• **Task data**
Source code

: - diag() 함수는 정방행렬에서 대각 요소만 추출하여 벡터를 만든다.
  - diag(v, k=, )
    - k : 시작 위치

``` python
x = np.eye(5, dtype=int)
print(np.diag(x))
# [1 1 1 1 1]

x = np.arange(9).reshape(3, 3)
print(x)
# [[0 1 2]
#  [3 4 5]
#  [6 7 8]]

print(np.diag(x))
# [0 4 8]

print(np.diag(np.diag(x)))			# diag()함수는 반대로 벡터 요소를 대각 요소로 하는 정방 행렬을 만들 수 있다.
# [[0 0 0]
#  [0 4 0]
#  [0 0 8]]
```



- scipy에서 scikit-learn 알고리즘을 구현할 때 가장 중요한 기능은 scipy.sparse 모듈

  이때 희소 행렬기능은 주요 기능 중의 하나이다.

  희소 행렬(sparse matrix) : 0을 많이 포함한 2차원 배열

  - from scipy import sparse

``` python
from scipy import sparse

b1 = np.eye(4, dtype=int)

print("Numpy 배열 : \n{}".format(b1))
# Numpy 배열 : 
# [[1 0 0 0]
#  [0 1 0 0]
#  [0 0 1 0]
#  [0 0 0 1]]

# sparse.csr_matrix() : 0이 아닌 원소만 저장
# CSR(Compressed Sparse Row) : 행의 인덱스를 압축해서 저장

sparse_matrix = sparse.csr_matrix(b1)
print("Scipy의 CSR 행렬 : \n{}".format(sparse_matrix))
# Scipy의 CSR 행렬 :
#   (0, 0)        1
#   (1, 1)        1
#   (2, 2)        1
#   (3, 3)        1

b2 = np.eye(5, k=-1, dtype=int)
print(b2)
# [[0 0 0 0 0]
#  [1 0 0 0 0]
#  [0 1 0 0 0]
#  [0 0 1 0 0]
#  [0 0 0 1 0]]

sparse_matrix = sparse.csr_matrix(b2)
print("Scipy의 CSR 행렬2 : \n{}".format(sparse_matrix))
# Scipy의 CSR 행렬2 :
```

• **Your assignment**
If a line in the entries above contains the word "import", copy it.

• **Task answer**
  - from scipy import sparse
from scipy import sparse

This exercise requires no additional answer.